> _STUDY MATERIAL_
-*-*-
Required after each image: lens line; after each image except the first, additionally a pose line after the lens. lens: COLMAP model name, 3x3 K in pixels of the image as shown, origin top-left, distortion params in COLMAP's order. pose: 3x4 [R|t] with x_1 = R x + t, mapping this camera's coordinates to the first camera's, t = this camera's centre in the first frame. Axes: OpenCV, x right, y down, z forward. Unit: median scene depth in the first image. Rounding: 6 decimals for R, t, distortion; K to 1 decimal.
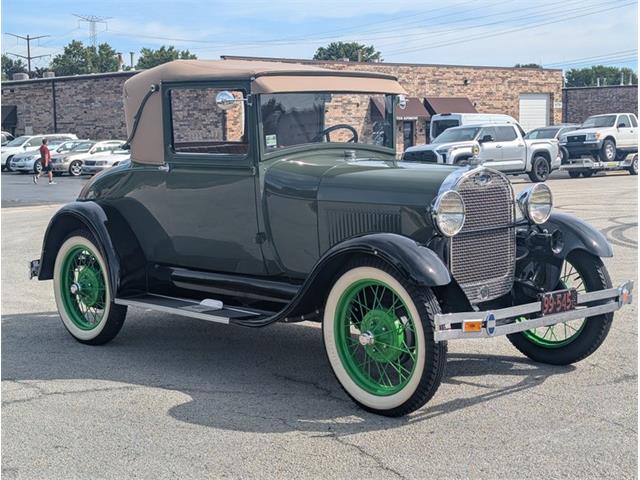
lens RADIAL K [[1037.9, 0, 320.0], [0, 1037.9, 240.0], [0, 0, 1]] dist [0.057703, 0.012407]
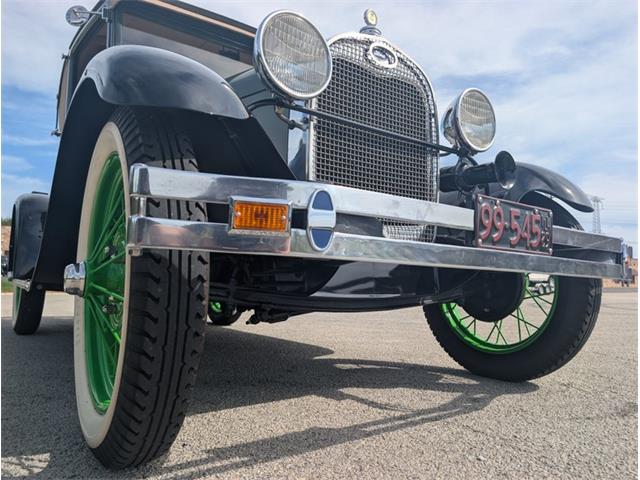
lens RADIAL K [[453.6, 0, 333.7], [0, 453.6, 238.3], [0, 0, 1]] dist [0.004952, 0.002011]
pose [[0.991793, 0.027132, -0.124943, 0.156407], [-0.051669, 0.978927, -0.197565, 0.097426], [0.116950, 0.202399, 0.972295, 0.711500]]
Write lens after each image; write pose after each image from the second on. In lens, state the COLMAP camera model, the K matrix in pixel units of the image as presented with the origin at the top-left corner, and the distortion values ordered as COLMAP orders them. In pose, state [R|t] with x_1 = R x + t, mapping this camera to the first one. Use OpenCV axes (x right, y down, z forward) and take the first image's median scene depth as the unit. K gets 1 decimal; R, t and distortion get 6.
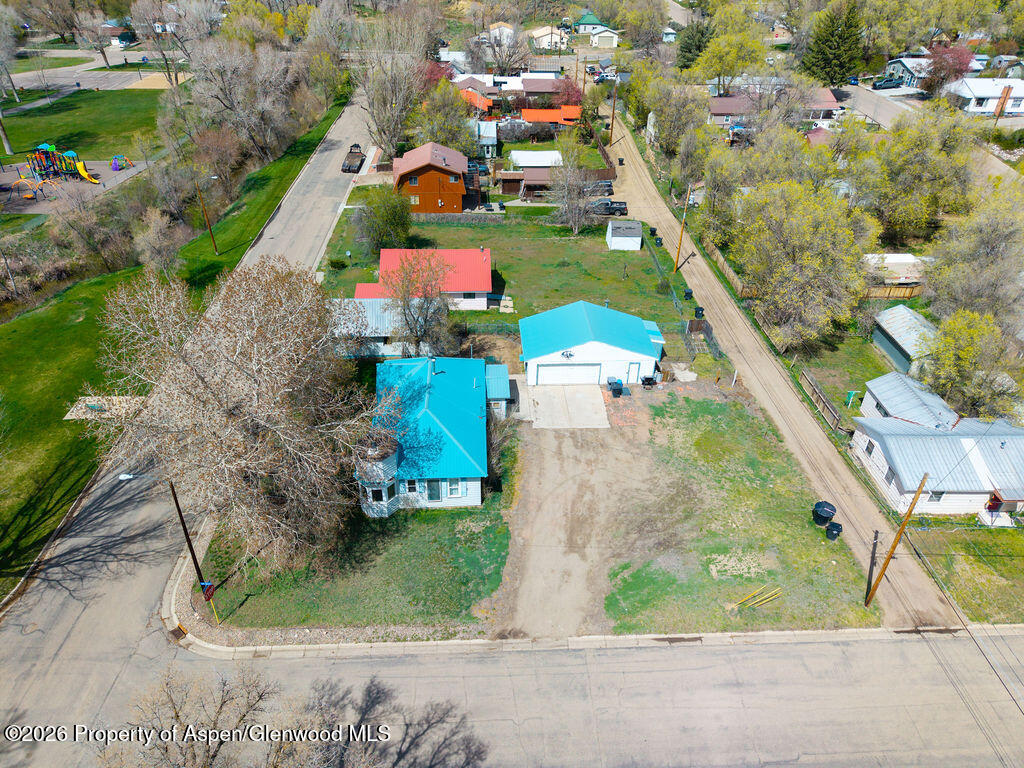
lens RADIAL K [[686.0, 0, 509.0], [0, 686.0, 381.9], [0, 0, 1]] dist [0.004016, -0.002441]
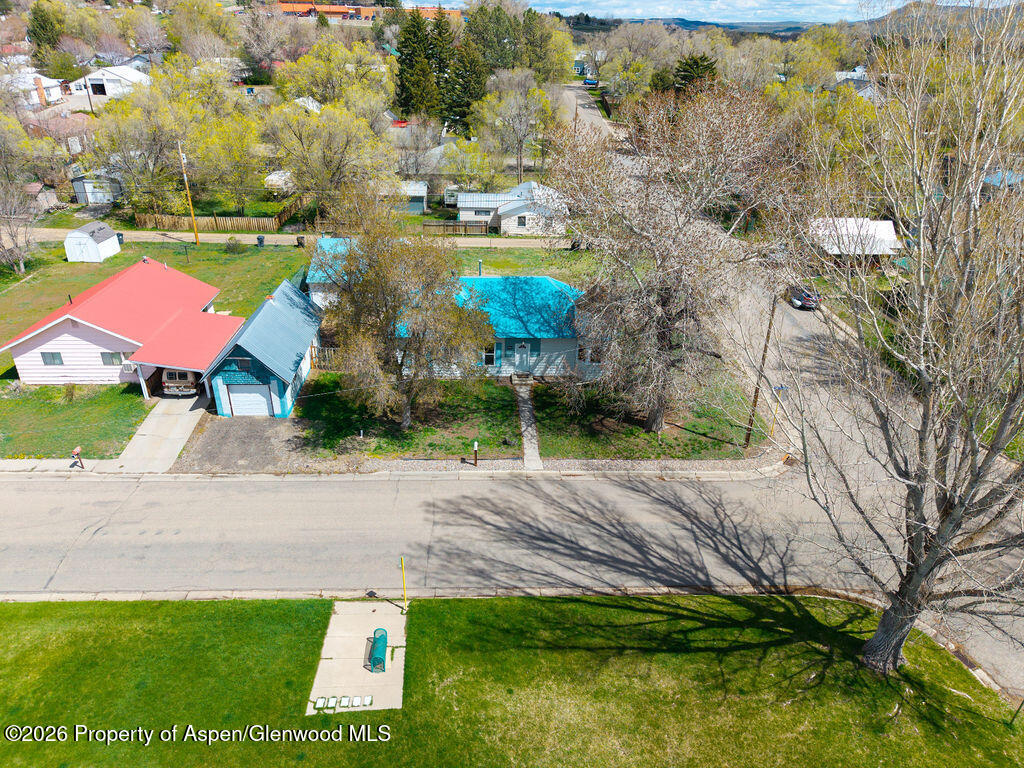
lens RADIAL K [[686.0, 0, 509.0], [0, 686.0, 381.9], [0, 0, 1]] dist [0.004016, -0.002441]
pose [[0.016780, -0.490179, 0.871460, -1.071011], [0.536980, 0.739639, 0.405693, -0.276394], [-0.843428, 0.461149, 0.275628, 0.837558]]
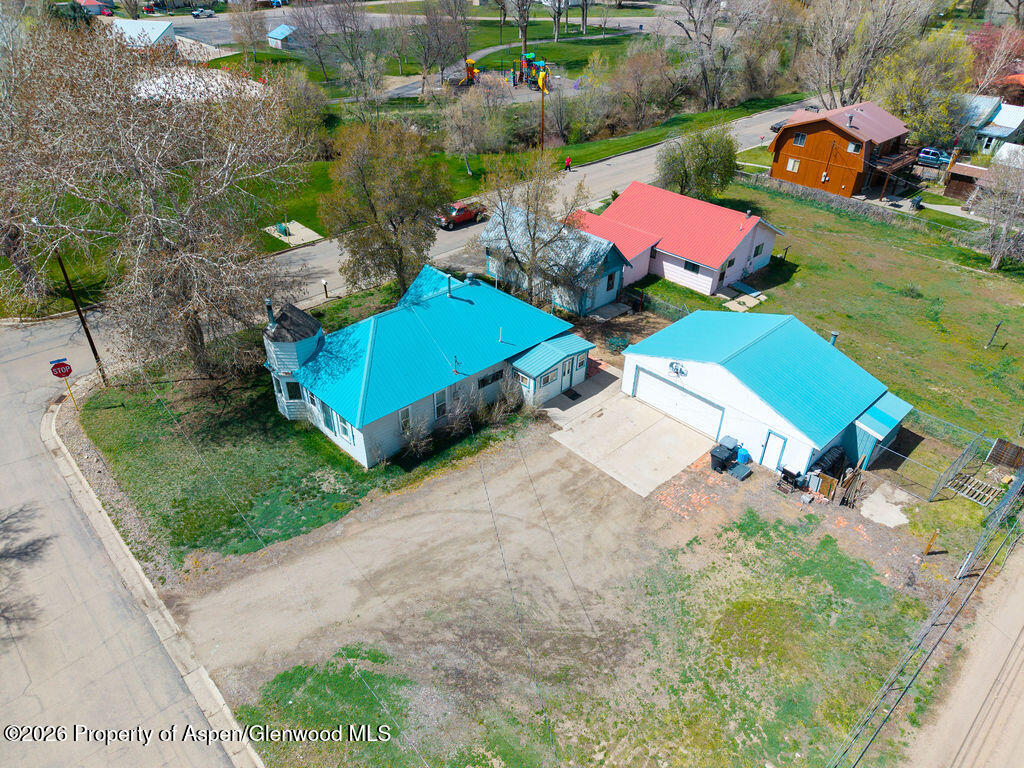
lens RADIAL K [[686.0, 0, 509.0], [0, 686.0, 381.9], [0, 0, 1]] dist [0.004016, -0.002441]
pose [[0.647344, 0.418324, -0.637143, 0.477052], [-0.421059, 0.893068, 0.158554, -0.078540], [0.635339, 0.165636, 0.754261, 0.534811]]
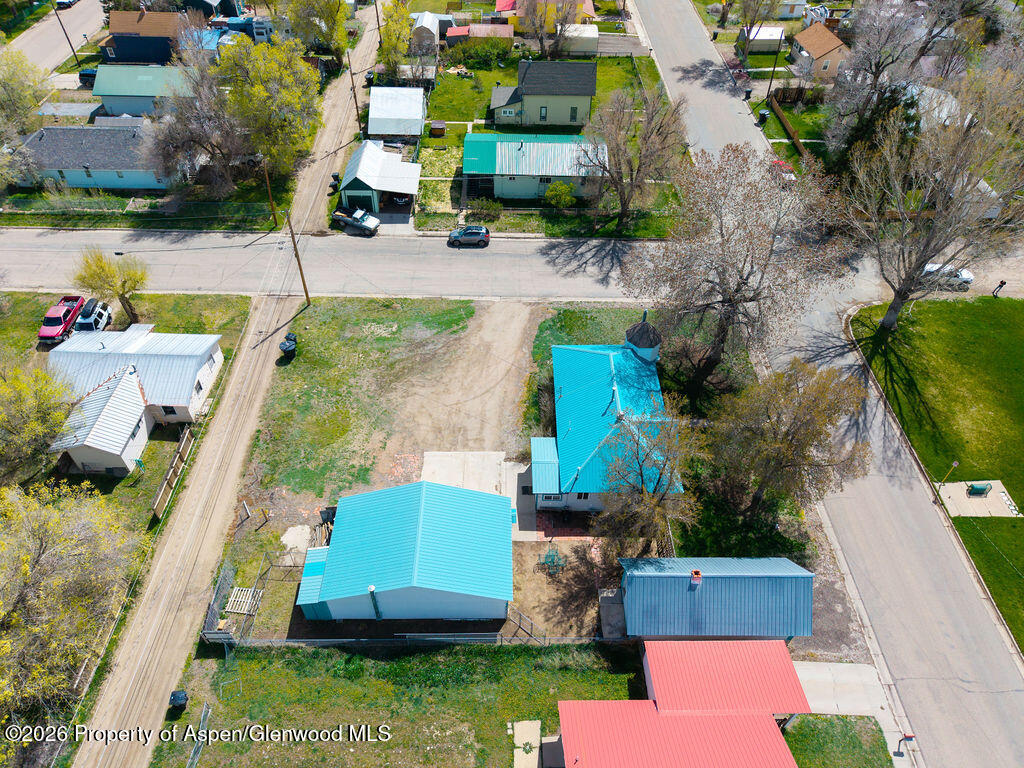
lens RADIAL K [[686.0, 0, 509.0], [0, 686.0, 381.9], [0, 0, 1]] dist [0.004016, -0.002441]
pose [[-0.998176, -0.060305, 0.002955, 0.038205], [-0.008852, 0.194581, 0.980847, -1.042988], [-0.059725, 0.979031, -0.194760, 1.261471]]
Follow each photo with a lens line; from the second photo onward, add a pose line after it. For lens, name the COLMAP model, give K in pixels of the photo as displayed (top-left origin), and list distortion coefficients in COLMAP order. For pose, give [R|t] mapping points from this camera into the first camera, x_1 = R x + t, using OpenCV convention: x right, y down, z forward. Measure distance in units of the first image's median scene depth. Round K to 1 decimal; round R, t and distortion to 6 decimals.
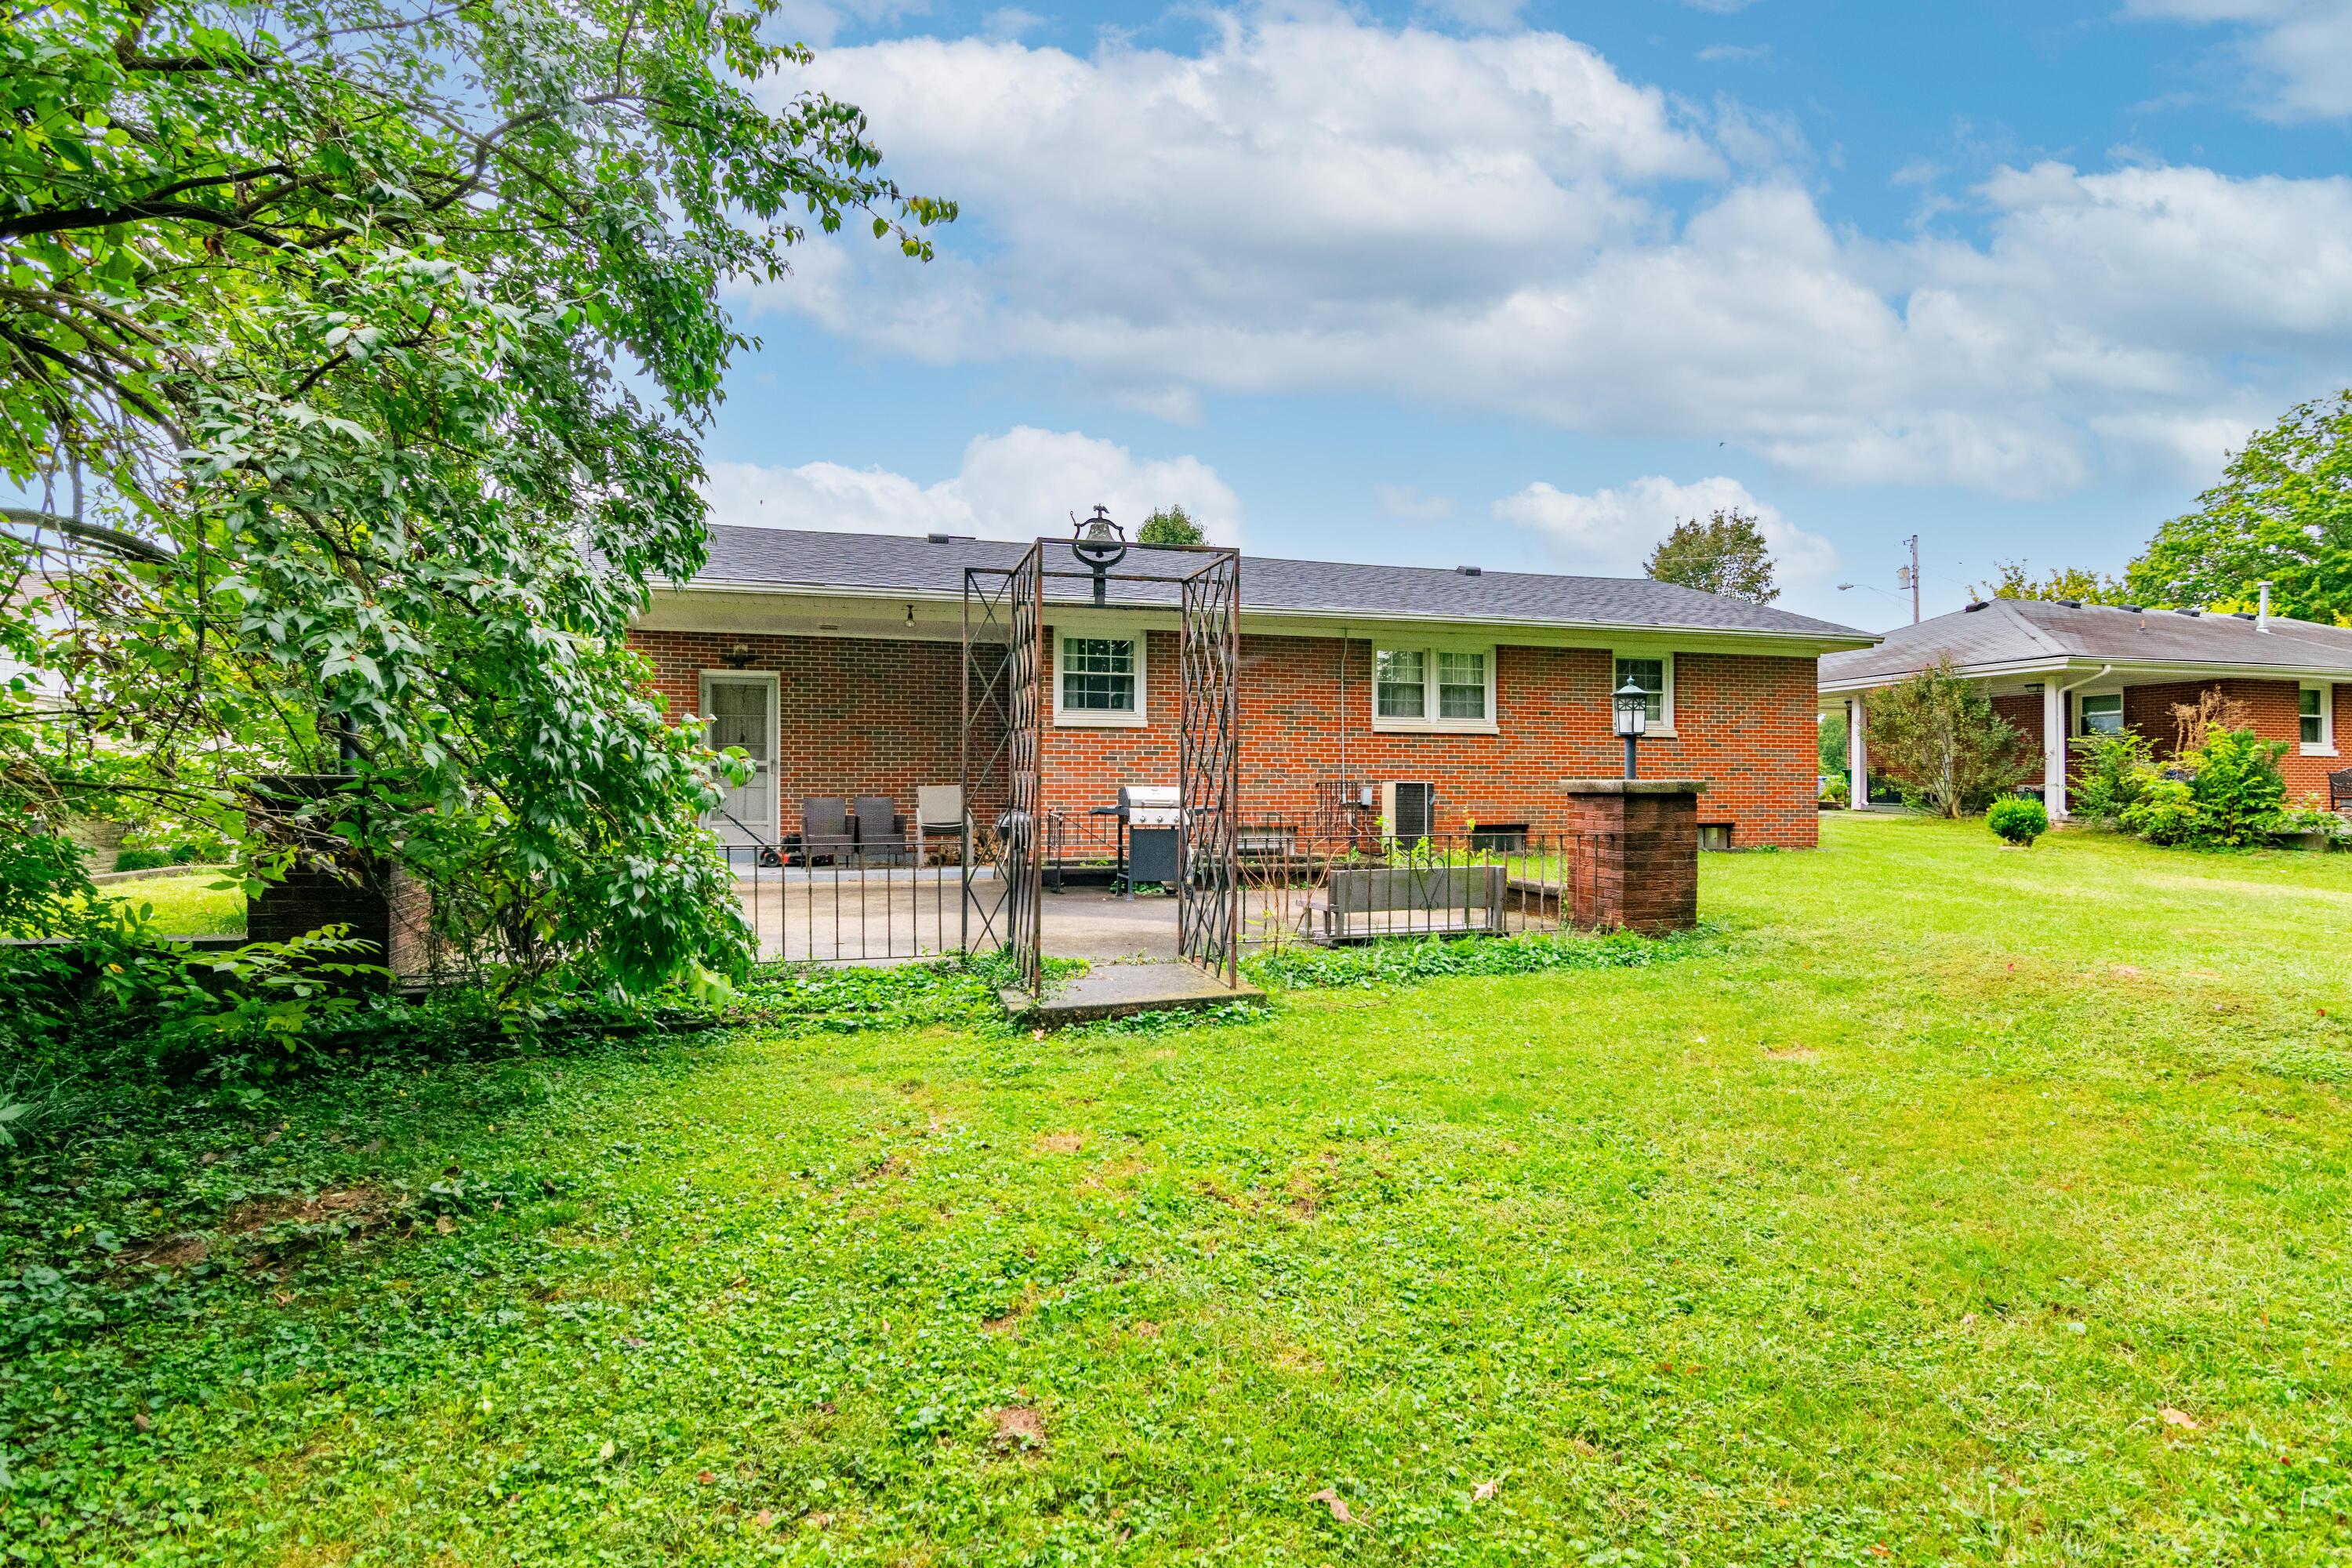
-*-*-
> _WORK REQUEST_
Reproduce all of the entries above verbatim, omitting the pictures.

> _EXERCISE RESULT_
Required after each image: lens line; after each image except the first, additionally a pose line after the lens. lens: COLMAP model name, 3x3 K in pixels of the image as shown, origin top-left, distortion params in COLMAP's order. pose: 3x4 [R|t] with x_1 = R x + t, mapping this camera's coordinates to the first camera's, t = this camera's centre in the first frame. Axes: OpenCV, x right, y down, z forward. Unit: median scene depth in the first image. Rounding: 6 decimals for R, t, distortion; K to 1 decimal.
lens RADIAL K [[1037.9, 0, 320.0], [0, 1037.9, 240.0], [0, 0, 1]] dist [0.057703, 0.012407]
lens RADIAL K [[453.6, 0, 333.7], [0, 453.6, 238.3], [0, 0, 1]] dist [0.004952, 0.002011]
pose [[0.991793, 0.027132, -0.124943, 0.156407], [-0.051669, 0.978927, -0.197565, 0.097426], [0.116950, 0.202399, 0.972295, 0.711500]]
Write lens after each image; write pose after each image from the second on. In lens, state the COLMAP camera model, the K matrix in pixel units of the image as presented with the origin at the top-left corner, and the distortion values ordered as COLMAP orders them. In pose, state [R|t] with x_1 = R x + t, mapping this camera to the first one. Use OpenCV axes (x right, y down, z forward) and take the first image's median scene depth as the unit. K gets 1 decimal; R, t and distortion get 6.
lens RADIAL K [[686.0, 0, 509.0], [0, 686.0, 381.9], [0, 0, 1]] dist [0.004016, -0.002441]
lens RADIAL K [[686.0, 0, 509.0], [0, 686.0, 381.9], [0, 0, 1]] dist [0.004016, -0.002441]
pose [[0.016780, -0.490179, 0.871460, -1.071011], [0.536980, 0.739639, 0.405693, -0.276394], [-0.843428, 0.461149, 0.275628, 0.837558]]
lens RADIAL K [[686.0, 0, 509.0], [0, 686.0, 381.9], [0, 0, 1]] dist [0.004016, -0.002441]
pose [[0.647344, 0.418324, -0.637143, 0.477052], [-0.421059, 0.893068, 0.158554, -0.078540], [0.635339, 0.165636, 0.754261, 0.534811]]
lens RADIAL K [[686.0, 0, 509.0], [0, 686.0, 381.9], [0, 0, 1]] dist [0.004016, -0.002441]
pose [[-0.998176, -0.060305, 0.002955, 0.038205], [-0.008852, 0.194581, 0.980847, -1.042988], [-0.059725, 0.979031, -0.194760, 1.261471]]
Follow each photo with a lens line; from the second photo onward, add a pose line after it. For lens, name the COLMAP model, give K in pixels of the photo as displayed (top-left origin), and list distortion coefficients in COLMAP order. For pose, give [R|t] mapping points from this camera into the first camera, x_1 = R x + t, using OpenCV convention: x right, y down, z forward. Measure distance in units of the first image's median scene depth. Round K to 1 decimal; round R, t and distortion to 6 decimals.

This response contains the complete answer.